Key operating metrics for Q4FY26:
- Gross average ticket price (ATP): Rs315, up 22.1% YoY
- Gross spend per head (SPH) on F&B: Rs165, up 32.0% YoY
- EBITDA: Rs4,518mn, up 56.1% YoY
- EBITDA margin: 29.2%, against 23.5% in Q4FY25
Pre-IND AS EBITDA margin came in at 9.0%, compared with a loss of Rs43mn in Q4FY25. The reported profit of Rs1,864mn includes an exceptional gain of Rs1,714mn (net of tax) from the sale of Zea Maize Pvt Ltd, the company’s popcorn business.
Why Did Net Debt Decline So Sharply?
Net debt fell to Rs1,619mn in FY26 from Rs9,522mn in FY25, a reduction of nearly Rs7,900mn in a single year. The company generated free cash flow to firm (FCFF) of Rs7,901mn during the year.
The decline reflects a deliberate pivot to a capital-light expansion model. PVR Inox has signed a pipeline of 138 screens under FOCO and asset-light formats, comprising 52 FOCO and 86 asset-light screens, to be executed over the next 18 months.
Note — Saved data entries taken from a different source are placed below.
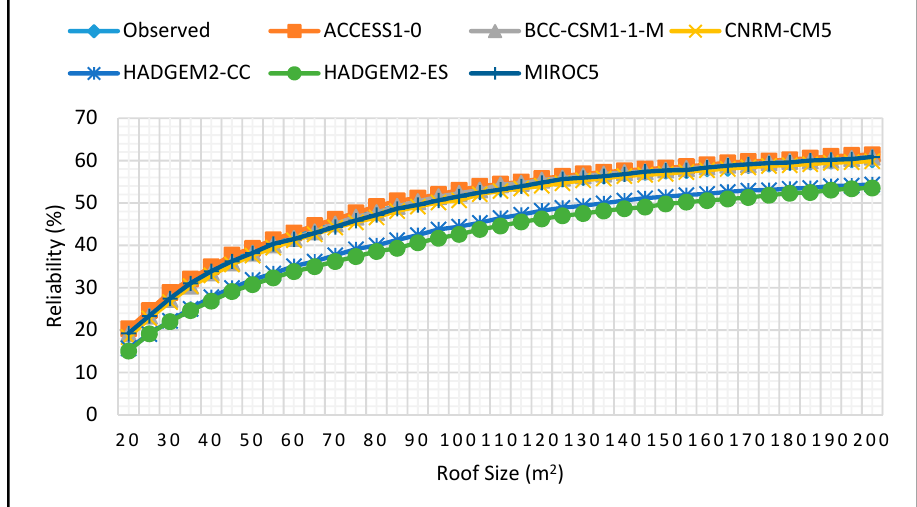
Figure 10. Reliability projections for DJF season for 0.5 m 3 tank size for 2025–2055.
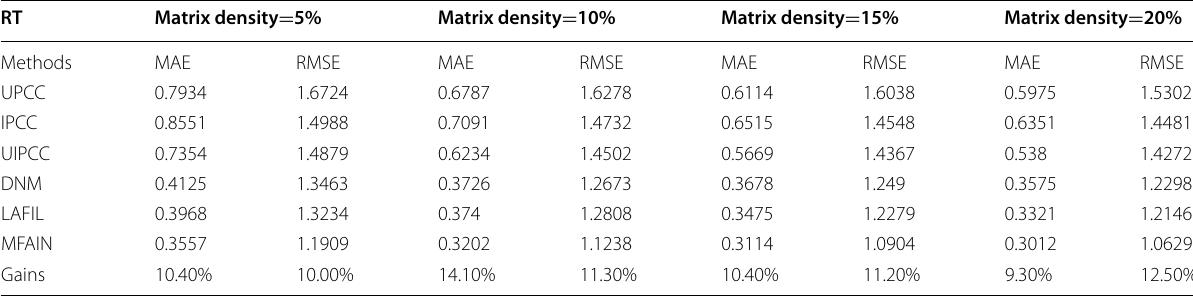
Table 4 Performace comparison for response time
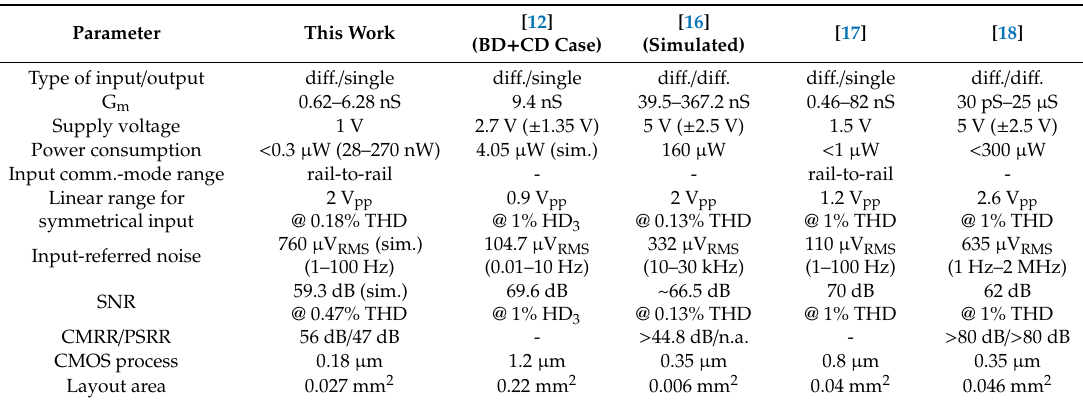
Table 2. Comparison of linear LTAs (linear low-G m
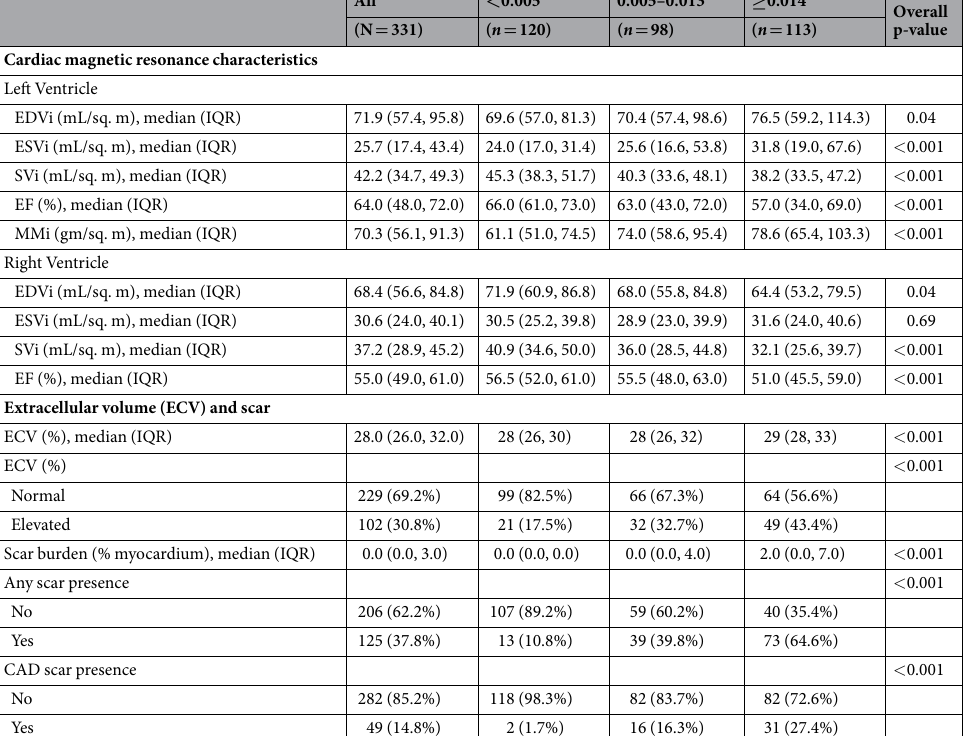
Table 3. Cardiac magnetic resonance characteristics and categorization by high-sensitivity cardiac troponin T levels. IQR, interquartile range; EDVi, end-diastolic volume index; ESVi, end-systolic volume index; MMi, myocardial mass index; SVi, stroke volume index; EF, ejection fraction; ECV, extracellular volume; CAD, coronary artery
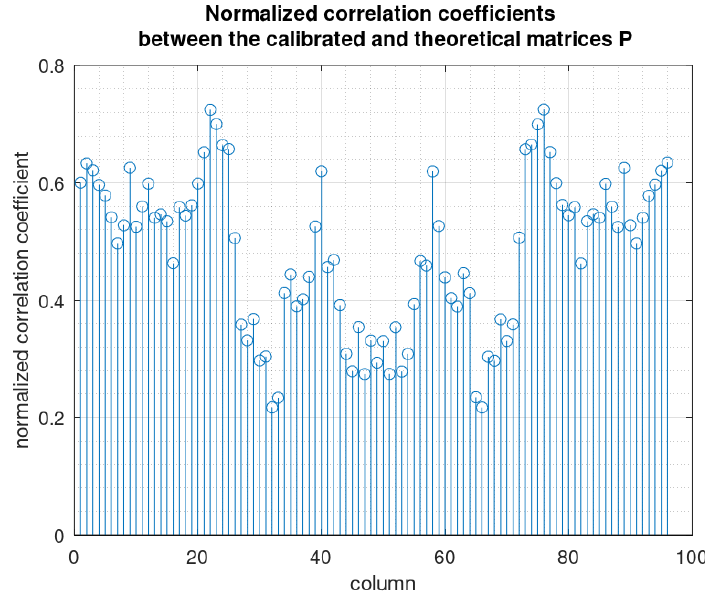
Figure 17. Normalized correlation coefficients.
What Is the FY26 Performance Snapshot?
For the full year FY26:
- Net sales: Rs66,462mn, up 16.6% YoY
- EBITDA: Rs20,954mn, up 34.6% YoY
- EBITDA margin: 31.5%, against 27.3% in FY25
- Reported PAT: Rs1,761mn, against a loss of Rs2,648mn in FY25
Screen exits fell to 18 in FY26 from 72 in FY25, indicating that post-merger portfolio rationalisation is largely complete.
What Lies Ahead for PVR Inox?
The company plans to open 120 gross screens in FY27E, with 55-60% of additions coming through FOCO and asset-light formats. PVR Inox will also pilot “smart screens” targeting tier 2 and tier 3 cities, with two pilot properties expected to open by mid-July 2026 and a target of 28-30 smart screens in FY27E.
Capex for FY27E is pegged at Rs3,750-4,000mn, of which Rs2,200-2,500mn is earmarked for new screens. Gross debt is expected to decline from Rs7,586mn in FY26 to around Rs5,000mn in the near term.
PL Capital Research notes that smart screen capex is 30-40% lower than conventional multiplex formats, enabling cost-efficient expansion into smaller cities.